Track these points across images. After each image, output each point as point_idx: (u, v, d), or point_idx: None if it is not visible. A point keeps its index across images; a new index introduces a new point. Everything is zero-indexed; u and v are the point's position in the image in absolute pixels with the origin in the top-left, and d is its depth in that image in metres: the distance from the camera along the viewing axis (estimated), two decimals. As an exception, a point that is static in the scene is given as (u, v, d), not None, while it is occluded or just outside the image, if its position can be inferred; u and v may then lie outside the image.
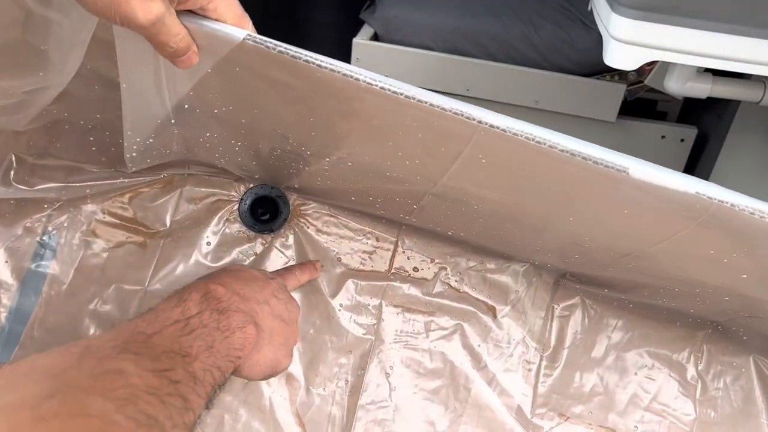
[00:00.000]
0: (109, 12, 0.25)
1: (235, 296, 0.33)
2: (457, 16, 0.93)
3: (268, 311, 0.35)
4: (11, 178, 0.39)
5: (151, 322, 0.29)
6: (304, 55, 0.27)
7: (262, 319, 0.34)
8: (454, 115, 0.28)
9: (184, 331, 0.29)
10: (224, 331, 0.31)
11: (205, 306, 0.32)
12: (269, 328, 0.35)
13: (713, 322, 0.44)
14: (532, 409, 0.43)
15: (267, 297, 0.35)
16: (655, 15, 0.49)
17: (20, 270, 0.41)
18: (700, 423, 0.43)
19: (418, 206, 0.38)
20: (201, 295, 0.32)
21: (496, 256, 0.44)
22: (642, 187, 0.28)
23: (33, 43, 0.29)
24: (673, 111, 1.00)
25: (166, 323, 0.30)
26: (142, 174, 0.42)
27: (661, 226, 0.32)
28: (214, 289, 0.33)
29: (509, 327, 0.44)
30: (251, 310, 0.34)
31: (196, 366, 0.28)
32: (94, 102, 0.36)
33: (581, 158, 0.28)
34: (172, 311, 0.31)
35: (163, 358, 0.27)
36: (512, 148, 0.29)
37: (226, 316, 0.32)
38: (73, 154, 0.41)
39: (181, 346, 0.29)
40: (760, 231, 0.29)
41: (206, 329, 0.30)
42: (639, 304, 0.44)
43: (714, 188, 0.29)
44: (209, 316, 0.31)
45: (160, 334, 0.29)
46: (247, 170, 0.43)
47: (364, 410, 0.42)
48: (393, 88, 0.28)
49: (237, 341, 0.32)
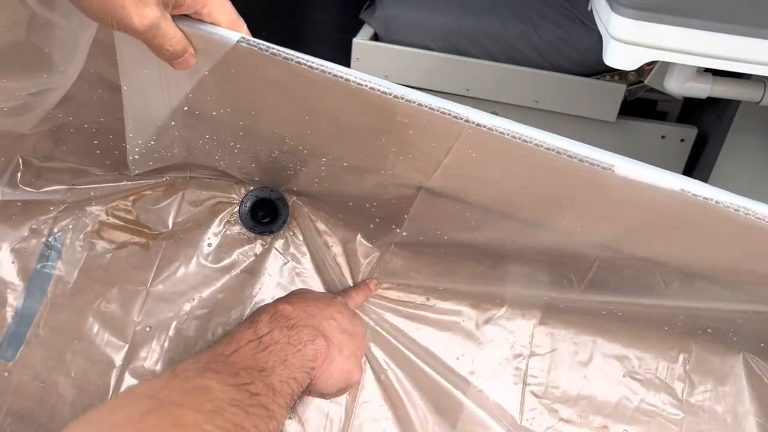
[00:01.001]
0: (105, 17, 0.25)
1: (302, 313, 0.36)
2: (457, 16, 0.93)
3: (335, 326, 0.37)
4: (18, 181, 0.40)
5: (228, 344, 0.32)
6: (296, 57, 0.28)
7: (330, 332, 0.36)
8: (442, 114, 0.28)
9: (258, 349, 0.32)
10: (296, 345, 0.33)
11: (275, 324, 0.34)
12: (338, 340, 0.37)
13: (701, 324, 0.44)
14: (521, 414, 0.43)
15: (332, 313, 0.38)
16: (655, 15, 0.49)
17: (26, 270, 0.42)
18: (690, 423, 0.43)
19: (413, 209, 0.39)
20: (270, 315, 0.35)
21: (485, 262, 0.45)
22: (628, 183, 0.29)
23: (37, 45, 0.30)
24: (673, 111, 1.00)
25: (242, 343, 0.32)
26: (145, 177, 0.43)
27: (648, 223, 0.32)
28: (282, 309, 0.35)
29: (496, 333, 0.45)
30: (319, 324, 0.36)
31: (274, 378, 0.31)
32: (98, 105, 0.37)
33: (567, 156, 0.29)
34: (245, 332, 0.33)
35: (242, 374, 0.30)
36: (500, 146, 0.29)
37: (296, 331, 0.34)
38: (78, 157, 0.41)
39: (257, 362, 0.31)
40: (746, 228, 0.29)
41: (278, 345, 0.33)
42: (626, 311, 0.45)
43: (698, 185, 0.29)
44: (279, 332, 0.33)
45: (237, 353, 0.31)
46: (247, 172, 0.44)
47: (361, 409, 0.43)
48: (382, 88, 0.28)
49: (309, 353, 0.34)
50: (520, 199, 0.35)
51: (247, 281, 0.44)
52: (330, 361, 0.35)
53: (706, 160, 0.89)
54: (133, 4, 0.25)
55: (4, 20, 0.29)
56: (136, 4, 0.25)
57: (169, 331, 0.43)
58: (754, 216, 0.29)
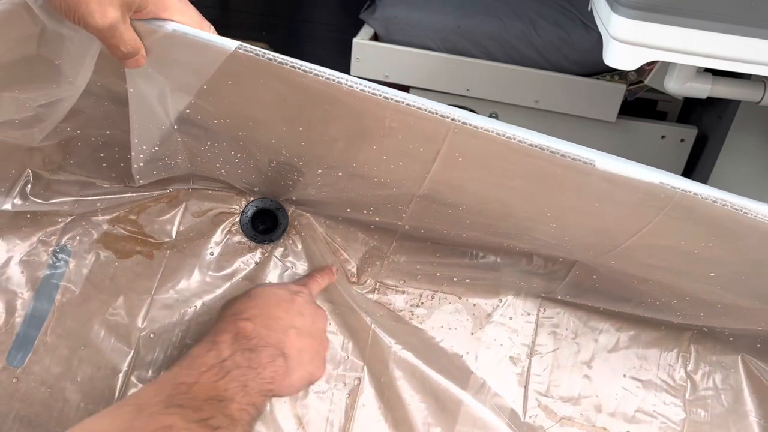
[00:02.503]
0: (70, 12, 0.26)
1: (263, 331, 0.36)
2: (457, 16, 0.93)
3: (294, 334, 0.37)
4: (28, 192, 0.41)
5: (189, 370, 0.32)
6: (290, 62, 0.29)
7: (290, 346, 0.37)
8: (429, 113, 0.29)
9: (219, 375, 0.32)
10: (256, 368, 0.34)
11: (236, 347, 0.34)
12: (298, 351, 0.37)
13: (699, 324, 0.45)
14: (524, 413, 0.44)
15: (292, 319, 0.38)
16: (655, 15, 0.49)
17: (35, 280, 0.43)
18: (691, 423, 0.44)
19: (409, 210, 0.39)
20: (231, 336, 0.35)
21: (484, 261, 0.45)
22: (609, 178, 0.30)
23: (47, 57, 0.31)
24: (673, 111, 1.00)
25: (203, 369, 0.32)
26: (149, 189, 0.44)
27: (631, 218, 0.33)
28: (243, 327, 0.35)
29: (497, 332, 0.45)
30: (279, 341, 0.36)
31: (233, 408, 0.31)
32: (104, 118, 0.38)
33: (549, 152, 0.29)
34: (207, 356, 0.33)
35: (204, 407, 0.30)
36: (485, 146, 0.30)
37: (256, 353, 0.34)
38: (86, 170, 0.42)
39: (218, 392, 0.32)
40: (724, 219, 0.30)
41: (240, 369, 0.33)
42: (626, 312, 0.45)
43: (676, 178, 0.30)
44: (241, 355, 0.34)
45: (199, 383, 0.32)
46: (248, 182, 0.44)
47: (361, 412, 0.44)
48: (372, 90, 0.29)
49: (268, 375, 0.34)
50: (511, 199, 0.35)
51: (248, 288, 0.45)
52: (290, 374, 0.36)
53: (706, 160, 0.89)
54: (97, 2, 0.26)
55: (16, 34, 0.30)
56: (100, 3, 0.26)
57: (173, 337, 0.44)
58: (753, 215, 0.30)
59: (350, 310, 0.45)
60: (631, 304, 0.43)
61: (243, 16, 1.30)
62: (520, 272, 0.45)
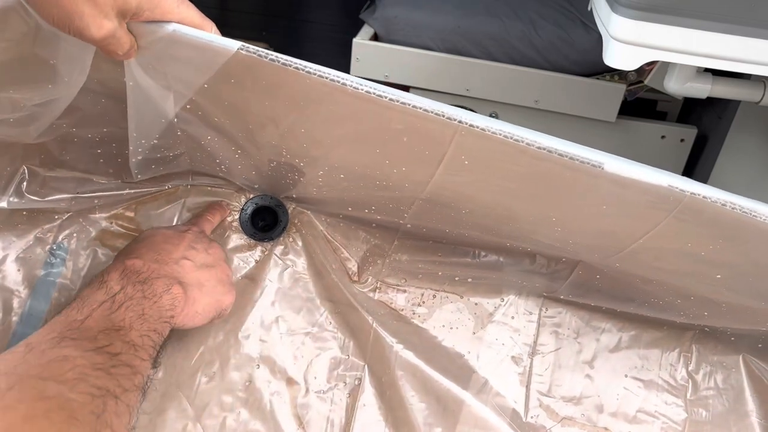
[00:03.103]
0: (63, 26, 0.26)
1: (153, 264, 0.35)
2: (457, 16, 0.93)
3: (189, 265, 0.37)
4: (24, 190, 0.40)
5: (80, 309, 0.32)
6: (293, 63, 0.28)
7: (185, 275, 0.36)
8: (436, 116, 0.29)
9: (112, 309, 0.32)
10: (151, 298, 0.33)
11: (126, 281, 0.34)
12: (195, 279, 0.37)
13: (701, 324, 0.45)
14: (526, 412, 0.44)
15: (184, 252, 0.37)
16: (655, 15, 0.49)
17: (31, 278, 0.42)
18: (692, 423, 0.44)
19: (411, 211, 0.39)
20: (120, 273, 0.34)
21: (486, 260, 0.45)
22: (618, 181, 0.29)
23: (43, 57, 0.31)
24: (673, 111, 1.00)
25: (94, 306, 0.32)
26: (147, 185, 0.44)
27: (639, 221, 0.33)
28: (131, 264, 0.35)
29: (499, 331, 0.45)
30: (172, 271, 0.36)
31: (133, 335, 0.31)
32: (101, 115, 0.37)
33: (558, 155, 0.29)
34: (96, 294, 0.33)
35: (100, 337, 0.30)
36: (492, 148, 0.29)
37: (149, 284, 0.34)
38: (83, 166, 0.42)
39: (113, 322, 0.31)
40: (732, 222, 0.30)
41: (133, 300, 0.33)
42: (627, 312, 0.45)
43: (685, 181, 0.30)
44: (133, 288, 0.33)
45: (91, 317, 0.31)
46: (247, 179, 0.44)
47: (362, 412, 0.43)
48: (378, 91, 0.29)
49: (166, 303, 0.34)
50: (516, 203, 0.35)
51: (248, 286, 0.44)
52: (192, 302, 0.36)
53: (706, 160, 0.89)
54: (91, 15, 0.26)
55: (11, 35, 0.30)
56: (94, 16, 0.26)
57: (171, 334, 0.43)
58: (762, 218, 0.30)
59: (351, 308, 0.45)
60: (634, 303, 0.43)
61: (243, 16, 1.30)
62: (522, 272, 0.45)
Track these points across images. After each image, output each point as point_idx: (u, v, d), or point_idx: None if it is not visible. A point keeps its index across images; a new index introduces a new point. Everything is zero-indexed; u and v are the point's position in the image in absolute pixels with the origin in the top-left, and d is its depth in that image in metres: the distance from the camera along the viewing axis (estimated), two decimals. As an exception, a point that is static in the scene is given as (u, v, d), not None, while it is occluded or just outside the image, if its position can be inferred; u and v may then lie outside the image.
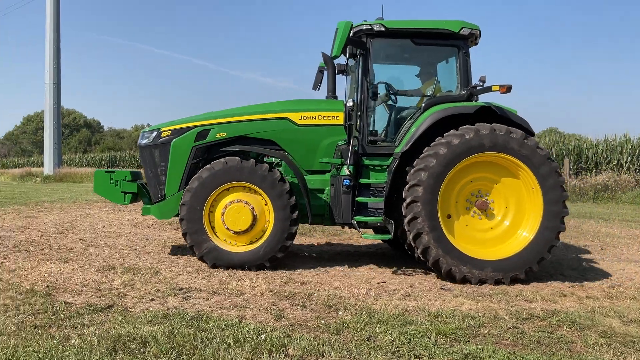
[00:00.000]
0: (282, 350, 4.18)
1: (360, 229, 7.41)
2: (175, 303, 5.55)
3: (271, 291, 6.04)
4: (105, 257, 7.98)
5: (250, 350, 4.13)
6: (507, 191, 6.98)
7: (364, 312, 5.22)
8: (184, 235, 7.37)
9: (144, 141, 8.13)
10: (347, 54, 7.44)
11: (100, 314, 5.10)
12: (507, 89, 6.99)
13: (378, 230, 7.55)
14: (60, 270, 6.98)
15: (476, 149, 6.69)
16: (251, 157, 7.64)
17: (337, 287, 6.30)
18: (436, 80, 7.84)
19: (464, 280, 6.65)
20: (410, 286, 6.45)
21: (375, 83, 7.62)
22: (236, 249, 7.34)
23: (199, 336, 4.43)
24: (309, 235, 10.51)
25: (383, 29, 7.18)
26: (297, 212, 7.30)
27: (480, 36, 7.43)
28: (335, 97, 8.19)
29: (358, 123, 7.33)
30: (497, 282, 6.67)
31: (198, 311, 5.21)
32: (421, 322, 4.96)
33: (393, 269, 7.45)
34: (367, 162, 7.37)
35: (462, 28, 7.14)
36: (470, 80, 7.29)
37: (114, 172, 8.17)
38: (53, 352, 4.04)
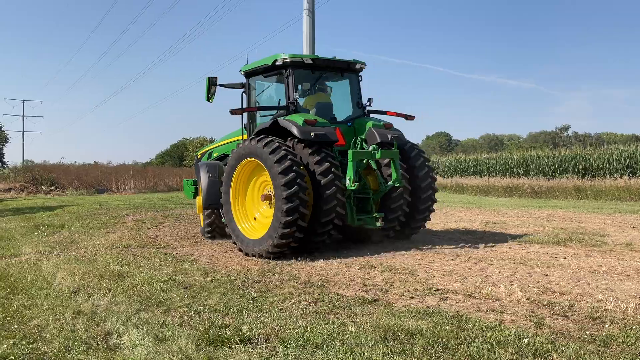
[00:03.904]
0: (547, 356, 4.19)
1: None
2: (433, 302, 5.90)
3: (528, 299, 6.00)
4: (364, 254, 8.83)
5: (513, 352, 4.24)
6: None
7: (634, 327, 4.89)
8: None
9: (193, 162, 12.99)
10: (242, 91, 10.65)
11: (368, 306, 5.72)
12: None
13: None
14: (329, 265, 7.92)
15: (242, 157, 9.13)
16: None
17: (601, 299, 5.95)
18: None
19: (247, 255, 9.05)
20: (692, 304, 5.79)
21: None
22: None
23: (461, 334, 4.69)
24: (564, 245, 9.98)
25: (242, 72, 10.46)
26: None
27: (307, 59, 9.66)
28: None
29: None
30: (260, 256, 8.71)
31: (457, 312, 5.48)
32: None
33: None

◇ ◇ ◇ ◇

## EXERCISE DIRECTIONS
Transcribe, exactly and without pictures, everything in the data from the line with "49: (237, 341, 0.32)" down to the line with "58: (754, 216, 0.29)", both included.

## EXERCISE OUTPUT
49: (237, 341, 0.32)
[00:01.001]
0: (105, 17, 0.25)
1: (302, 313, 0.36)
2: (457, 16, 0.93)
3: (335, 326, 0.37)
4: (18, 181, 0.40)
5: (228, 344, 0.32)
6: (296, 57, 0.28)
7: (330, 332, 0.36)
8: (442, 114, 0.28)
9: (258, 349, 0.32)
10: (296, 345, 0.33)
11: (275, 324, 0.34)
12: (338, 340, 0.37)
13: (701, 324, 0.44)
14: (521, 414, 0.43)
15: (332, 313, 0.38)
16: (655, 15, 0.49)
17: (26, 270, 0.42)
18: (690, 423, 0.43)
19: (413, 209, 0.39)
20: (270, 315, 0.35)
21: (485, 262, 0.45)
22: (628, 183, 0.29)
23: (37, 45, 0.30)
24: (673, 111, 1.00)
25: (242, 343, 0.32)
26: (145, 177, 0.43)
27: (648, 223, 0.32)
28: (282, 309, 0.35)
29: (496, 333, 0.45)
30: (319, 324, 0.36)
31: (274, 378, 0.31)
32: (98, 105, 0.37)
33: (567, 156, 0.29)
34: (245, 332, 0.33)
35: (242, 374, 0.30)
36: (500, 146, 0.29)
37: (296, 331, 0.34)
38: (78, 157, 0.41)
39: (257, 362, 0.31)
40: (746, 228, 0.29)
41: (278, 345, 0.33)
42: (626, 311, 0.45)
43: (698, 185, 0.29)
44: (279, 332, 0.33)
45: (237, 353, 0.31)
46: (247, 172, 0.44)
47: (361, 409, 0.43)
48: (382, 88, 0.28)
49: (309, 353, 0.34)
50: (520, 199, 0.35)
51: (247, 281, 0.44)
52: (330, 361, 0.35)
53: (706, 160, 0.89)
54: (133, 4, 0.25)
55: (4, 20, 0.29)
56: (136, 4, 0.25)
57: (169, 331, 0.43)
58: (754, 216, 0.29)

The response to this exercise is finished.